O professor Paulo conta que existem câmeras compostas por duas lentes já pensadas para facilitar esse tipo de produção, mas que ainda é necessário ter bastante atenção para aplicar a técnica e causar a imersão do público. Uma das preocupações se relaciona com o chamado eixo z de um gráfico, responsável por representar a profundidade dos elementos. Ainda de acordo com o docente, é importante estudar o foco, o ângulo e a trajetória dos objetos para criar a ilusão perfeita.
Ciência e Arte
A parceria entre artistas e cientistas é fundamental para que o encantamento pela ilusão de óptica aconteça. Porém, a importância dessa união vai muito além do fenômeno e se expande para todas as criações artísticas. O professor Daniel acredita que o estudo da física, por exemplo, “pode trazer nuances mais completas e complexas para a arte, quer seja intenção da produção artística ser mais fidedigna à realidade ou ser um contraponto dessa.” Além disso, ele afirma que a física, ao estimular a compreensão do mundo e da natureza, pode intensificar o despertar de emoções e sensações que inspiram a concepção de obras de arte.
Caio revela que o ilusionismo também está repleto de aplicações do conhecimento científico. Além dos truques com fogo, que consistem essencialmente em processos químicos, ele cita o uso de estearato de zinco, um pó branco com propriedades antiaderentes que é espalhado no baralho para facilitar o deslizamento das cartas.

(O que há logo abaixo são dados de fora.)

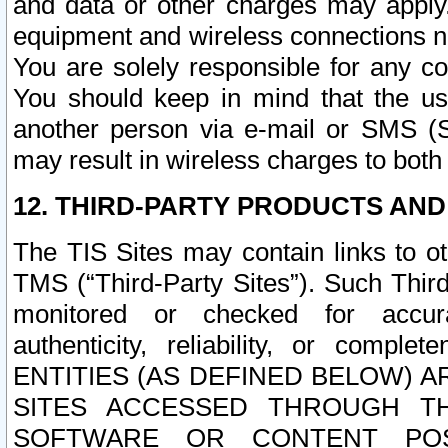
and data or other charges may apply
equipment and wireless connections n
You are solely responsible for any c
You should keep in mind that the us
another person via e-mail or SMS (S
may result in wireless charges to both
12. THIRD-PARTY PRODUCTS AND
The TIS Sites may contain links to o
TMS (“Third-Party Sites”). Such Third
monitored or checked for accuracy
authenticity, reliability, or c
ENTITIES (AS DEFINED BELOW) 
SITES ACCESSED THROUGH TH
SOFTWARE OR CONTENT POS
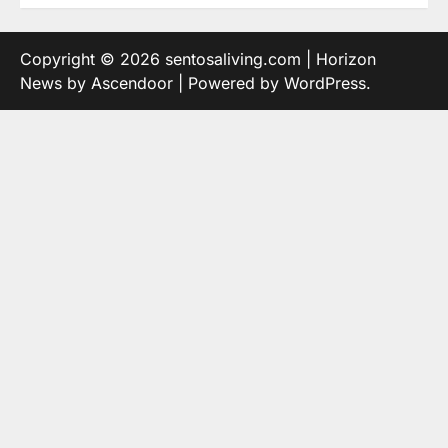
Copyright © 2026
sentosaliving.com
| Horizon
News by
Ascendoor
| Powered by
WordPress
.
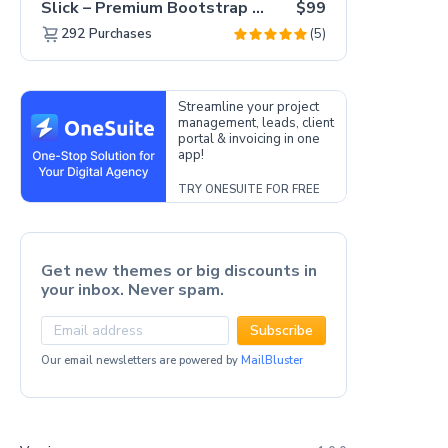
Slick – Premium Bootstrap 5 Drag & Drop Template Generator
$99
(5)
292
Purchases
Streamline your project
management, leads, client
portal & invoicing in one
app!
TRY ONESUITE FOR FREE
Get new themes or big discounts in
your inbox. Never spam.
Subscribe
Our email newsletters are powered by
MailBluster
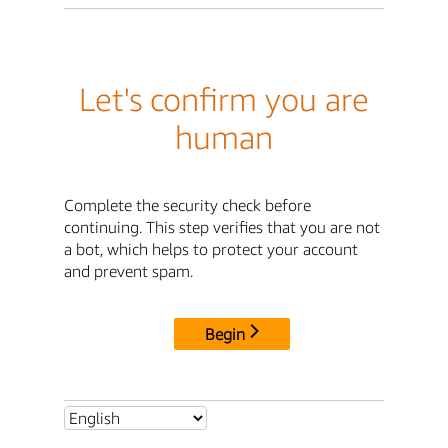
Let's confirm you are
human
Complete the security check before
continuing. This step verifies that you are not
a bot, which helps to protect your account
and prevent spam.
Begin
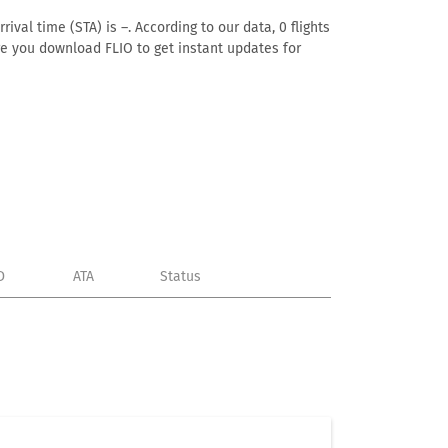
ival time (STA) is –. According to our data, 0 flights
ure you download FLIO to get instant updates for
D
ATA
Status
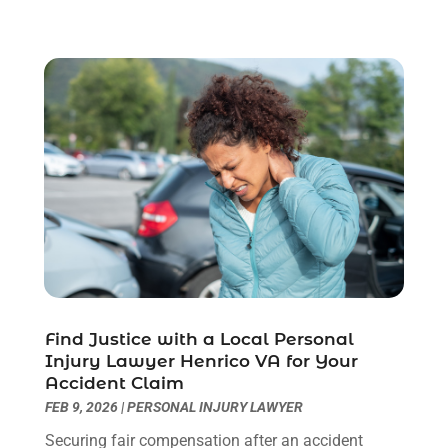
July 2023
(3)
June 2023
(2)
May 2023
(7)
March 2023
(2)
February 2023
(1)
December 2022
(2)
November 2022
(2)
October 2022
(3)
September 2022
(3)
August 2022
(2)
July 2022
(1)
June 2022
(3)
May 2022
(2)
Find Justice with a Local Personal
Injury Lawyer Henrico VA for Your
April 2022
(3)
Accident Claim
March 2022
(3)
FEB 9, 2026
|
PERSONAL INJURY LAWYER
January 2022
(8)
Securing fair compensation after an accident
December 2021
(3)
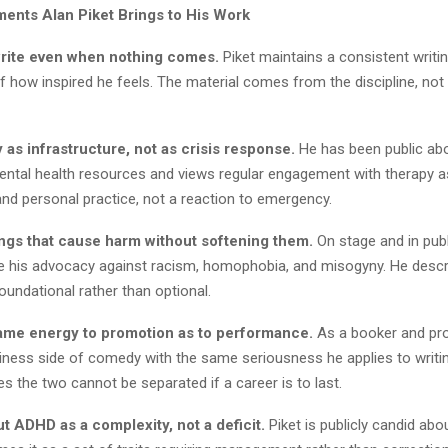
nts Alan Piket Brings to His Work
rite even when nothing comes.
Piket maintains a consistent writin
 how inspired he feels. The material comes from the discipline, not
 as infrastructure, not as crisis response.
He has been public abo
ental health resources and views regular engagement with therapy a
nd personal practice, not a reaction to emergency.
ngs that cause harm without softening them.
On stage and in publ
 his advocacy against racism, homophobia, and misogyny. He descr
oundational rather than optional.
ame energy to promotion as to performance.
As a booker and pro
siness side of comedy with the same seriousness he applies to writi
es the two cannot be separated if a career is to last.
t ADHD as a complexity, not a deficit.
Piket is publicly candid abou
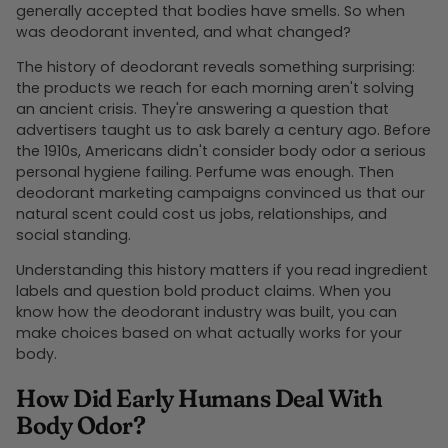
generally accepted that bodies have smells. So when
was deodorant invented, and what changed?
The history of deodorant reveals something surprising:
the products we reach for each morning aren't solving
an ancient crisis. They're answering a question that
advertisers taught us to ask barely a century ago. Before
the 1910s, Americans didn't consider body odor a serious
personal hygiene failing. Perfume was enough. Then
deodorant marketing campaigns convinced us that our
natural scent could cost us jobs, relationships, and
social standing.
Understanding this history matters if you read ingredient
labels and question bold product claims. When you
know how the deodorant industry was built, you can
make choices based on what actually works for your
body.
How Did Early Humans Deal With
Body Odor?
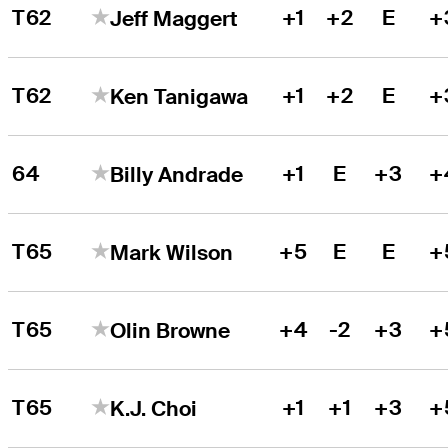
T62
+1
+2
E
+
Jeff Maggert
T62
+1
+2
E
+
Ken Tanigawa
64
+1
E
+3
+
Billy Andrade
T65
+5
E
E
+
Mark Wilson
T65
+4
-2
+3
+
Olin Browne
T65
+1
+1
+3
+
K.J. Choi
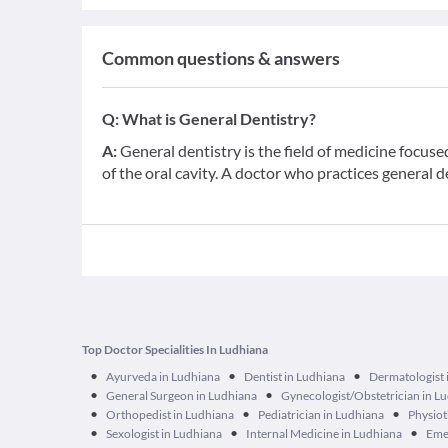
Common questions & answers
Q:
What is General Dentistry?
A:
General dentistry is the field of medicine focus
of the oral cavity. A doctor who practices general d
Top Doctor Specialities In Ludhiana
•
•
•
Ayurveda in Ludhiana
Dentist in Ludhiana
Dermatologist 
•
•
General Surgeon in Ludhiana
Gynecologist/Obstetrician in L
•
•
•
Orthopedist in Ludhiana
Pediatrician in Ludhiana
Physiot
•
•
•
Sexologist in Ludhiana
Internal Medicine in Ludhiana
Emer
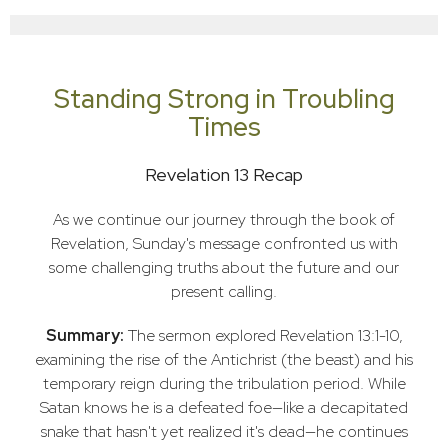
Standing Strong in Troubling
Times
Revelation 13 Recap
As we continue our journey through the book of
Revelation, Sunday's message confronted us with
some challenging truths about the future and our
present calling.
Summary:
The sermon explored Revelation 13:1-10,
examining the rise of the Antichrist (the beast) and his
temporary reign during the tribulation period. While
Satan knows he is a defeated foe—like a decapitated
snake that hasn't yet realized it's dead—he continues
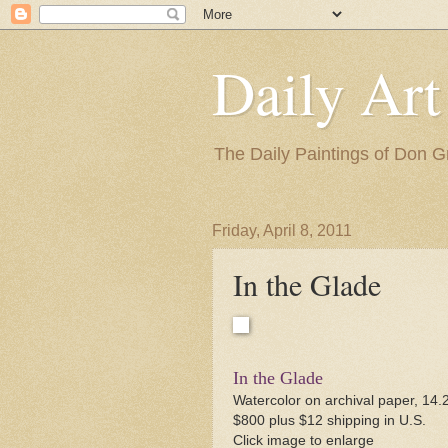
Daily Art
The Daily Paintings of Don G
Friday, April 8, 2011
In the Glade
In the Glade
Watercolor on archival paper, 14.
$800 plus $12 shipping in U.S.
Click image to enlarge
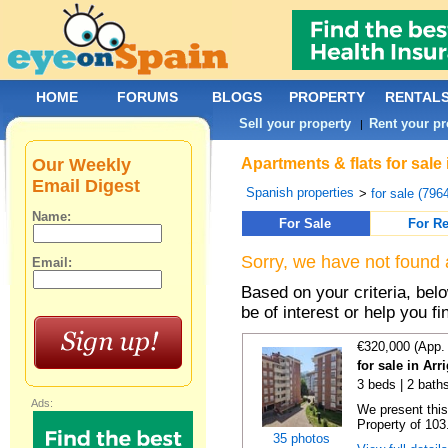
HOME
FORUMS
BLOGS
PROPERTY
RENTAL
Sell your property
Rent your pr
|
Our Weekly
Apartments & flats for sale
Email Digest
Spanish properties
>
for sale (796
Name:
For Sale
For Re
Sorry, we have not found 
Email:
Based on your criteria, be
be of interest or help you f
€320,000 (App.
for sale in Ar
3 beds | 2 bath
Ads:
We present this
Property of 103.
35 photos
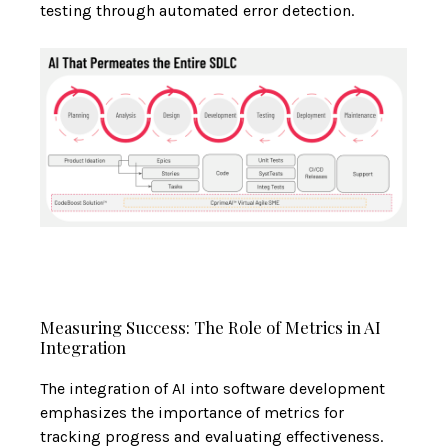
testing through automated error detection.
Measuring Success: The Role of Metrics in AI
Integration
The integration of AI into software development
emphasizes the importance of metrics for
tracking progress and evaluating effectiveness.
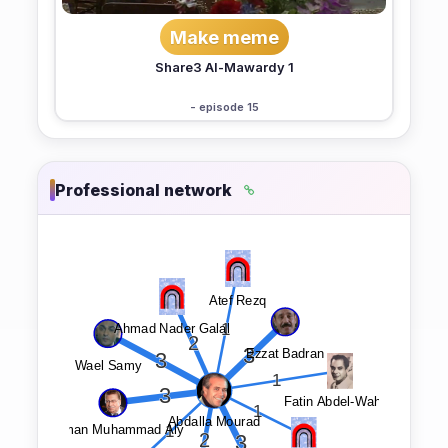
Make meme
Share3 Al-Mawardy 1
- episode 15
Professional network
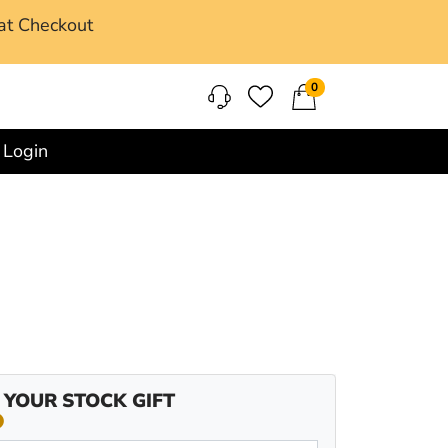
at Checkout
0
Login
 YOUR STOCK GIFT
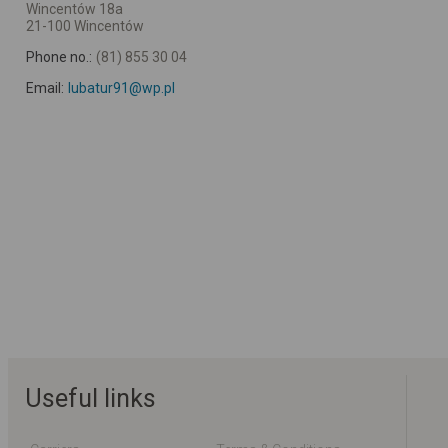
Wincentów 18a
21-100 Wincentów
Phone no.:
(81) 855 30 04
Email:
lubatur91@wp.pl
Useful links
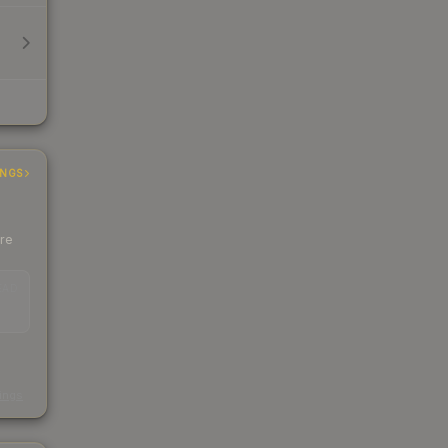
INGS
ere
EAD
s
kings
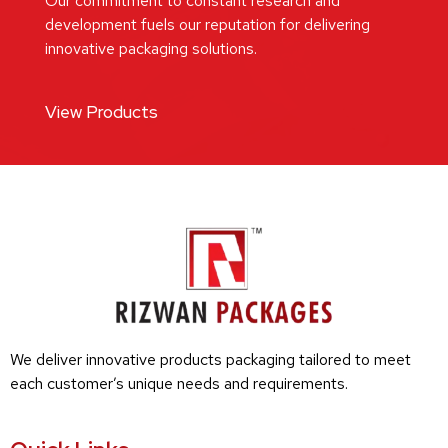
Our commitment to constant research and
development fuels our reputation for delivering
innovative packaging solutions.
View Products
We deliver innovative products packaging tailored to meet
each customer’s unique needs and requirements.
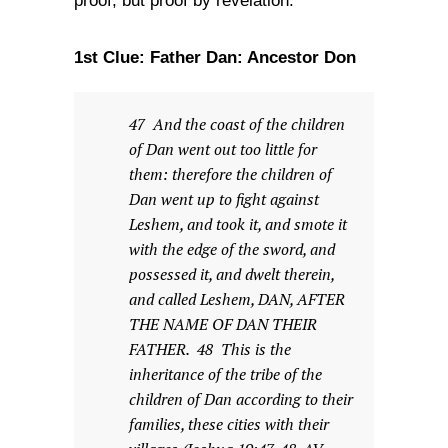
proof, but proof by revelation.
1st Clue: Father Dan: Ancestor Don
47 And the coast of the children
of Dan went out too little for
them: therefore the children of
Dan went up to fight against
Leshem, and took it, and smote it
with the edge of the sword, and
possessed it, and dwelt therein,
and called Leshem, DAN, AFTER
THE NAME OF DAN THEIR
FATHER. 48 This is the
inheritance of the tribe of the
children of Dan according to their
families, these cities with their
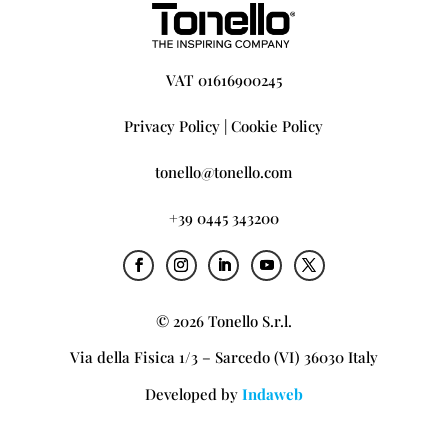
VAT 01616900245
Privacy Policy
|
Cookie Policy
tonello@tonello.com
+39 0445 343200
© 2026 Tonello S.r.l.
Via della Fisica 1/3 – Sarcedo (VI) 36030 Italy
Developed by
Indaweb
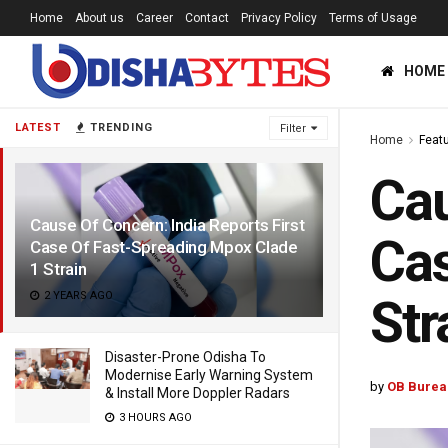
Home
About us
Career
Contact
Privacy Policy
Terms of Usage
HOME
LATEST
TRENDING
Filter
Home
Feat
Cau
Cause Of Concern: India Reports First
Cas
Case Of Fast-Spreading Mpox Clade
1 Strain
2 YEARS AGO
Str
Disaster-Prone Odisha To
Modernise Early Warning System
by
OB Burea
& Install More Doppler Radars
3 HOURS AGO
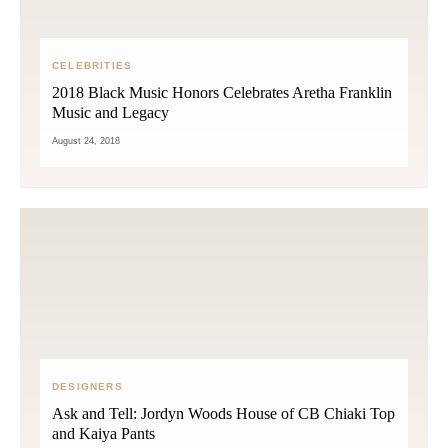
CELEBRITIES
2018 Black Music Honors Celebrates Aretha Franklin
Music and Legacy
August 24, 2018
DESIGNERS
Ask and Tell: Jordyn Woods House of CB Chiaki Top
and Kaiya Pants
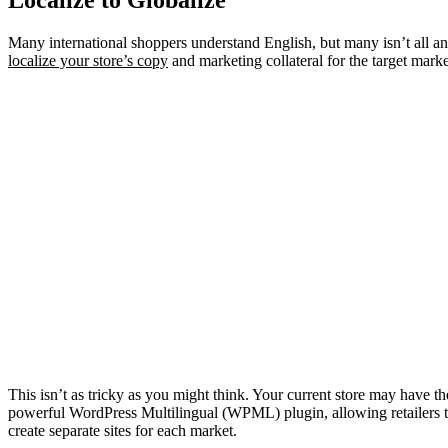
Many international shoppers understand English, but many isn’t all a
localize your store’s copy
and marketing collateral for the target marke
This isn’t as tricky as you might think. Your current store may have t
powerful
WordPress Multilingual
(WPML) plugin, allowing retailers t
create separate sites for each market.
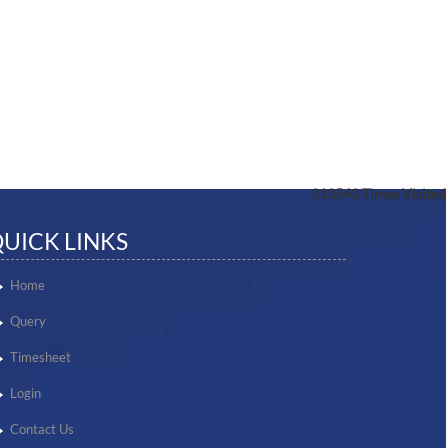
313543
Times Visited
UICK LINKS
Home
Query
Timesheet
Login
Contact Us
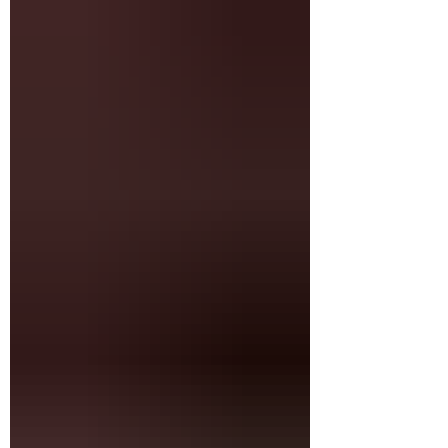
green leaves create an aura. Her eyes focused
on the yellow swallowtail fluttering above, her
mate held between thumb and finger. The other
hand holds net, display box.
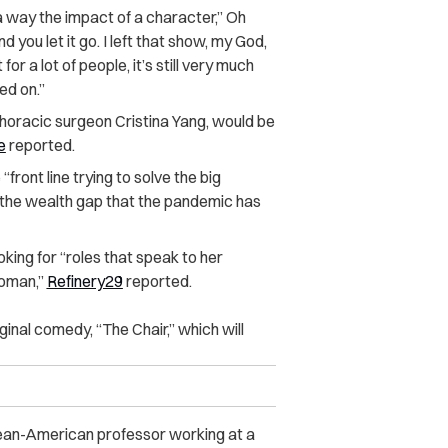
h a way the impact of a character,” Oh
 you let it go. I left that show, my God,
or a lot of people, it’s still very much
ed on.”
othoracic surgeon Cristina Yang, would be
e
reported.
front line trying to solve the big
 the wealth gap that the pandemic has
king for “roles that speak to her
woman,”
Refinery29
reported.
iginal comedy, “The Chair,” which will
orean-American professor working at a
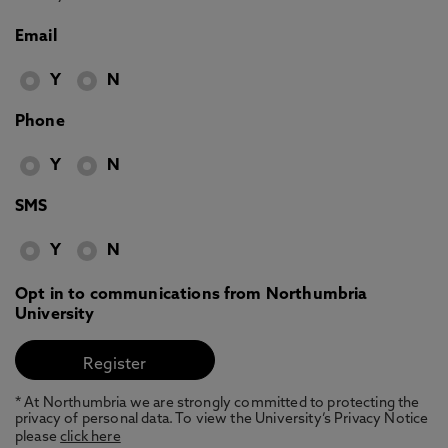
Email
Y
N
Phone
Y
N
SMS
Y
N
Opt in to communications from Northumbria
University
* At Northumbria we are strongly committed to protecting the
privacy of personal data. To view the University’s Privacy Notice
please
click here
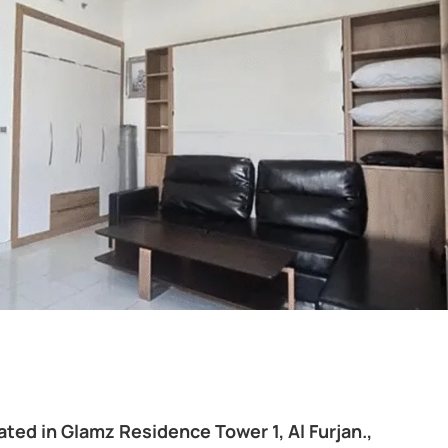
ted in Glamz Residence Tower 1, Al Furjan.,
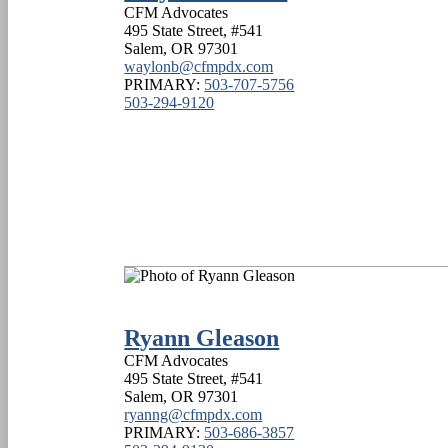
CFM Advocates
495 State Street, #541
Salem
,
OR
97301
waylonb@cfmpdx.com
PRIMARY:
503-707-5756
503-294-9120
Ryann Gleason
CFM Advocates
495 State Street, #541
Salem
,
OR
97301
ryanng@cfmpdx.com
PRIMARY:
503-686-3857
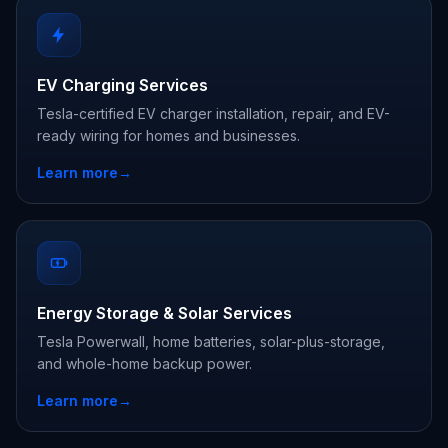
EV Charging Services
Tesla-certified EV charger installation, repair, and EV-
ready wiring for homes and businesses.
Learn more
→
Energy Storage & Solar Services
Tesla Powerwall, home batteries, solar-plus-storage,
and whole-home backup power.
Learn more
→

Durante um curto período, elementos comuns atualmente, como pilhas e isqueiros, também foram recursos inovadores para os artistas. O ilusionista relata que, nessa época, os mágicos se aproveitavam do desconhecimento do público sobre essas novidades para usá-las em seus espetáculos, dando um show de inexplicabilidade.
Contudo, os ilusionistas não apenas usam a ciência a seu favor, mas também contribuem muito para o seu desenvolvimento. Caio menciona o pai da mágica moderna, Jean Eugène Robert-Houdin, como um grande inventor e relojoeiro. O primeiro mágico a usar eletricidade em suas apresentações criou diversos dispositivos e autômatos. Segundo o professor Wellington, os ilusionistas também colaboraram com a ciência ao serem objeto de estudo da psicologia. Ele cita o caso de Alfred Binet, criador do primeiro teste de quociente de inteligência (QI), que decidiu investigar as mentes desses profissionais.
A análise psicológica ainda é importante na medida em que examina a própria crença na ilusão. “Uma parte de nós pode até desconfiar, mas há sempre uma certa dualidade, uma ambiguidade nessa nossa percepção”, ressalta Wellington. O psicólogo também explica que o termo ilusão é um rótulo empregado por aqueles que estão alheios à experiência, pois, para quem está inserido nela, é uma vivência real.
Nesse sentido, “a tendência artística é chegar à perfeição da realidade”, segundo o professor Paulo. Ele afirma que esse não é um desejo exclusivo dos cineastas, mas dos artistas no geral que, por meio de avanços científicos, buscam “não apenas se aproximar do real, mas expandi-lo, com fantasias que dêem cada vez maiores sensações de realidade”.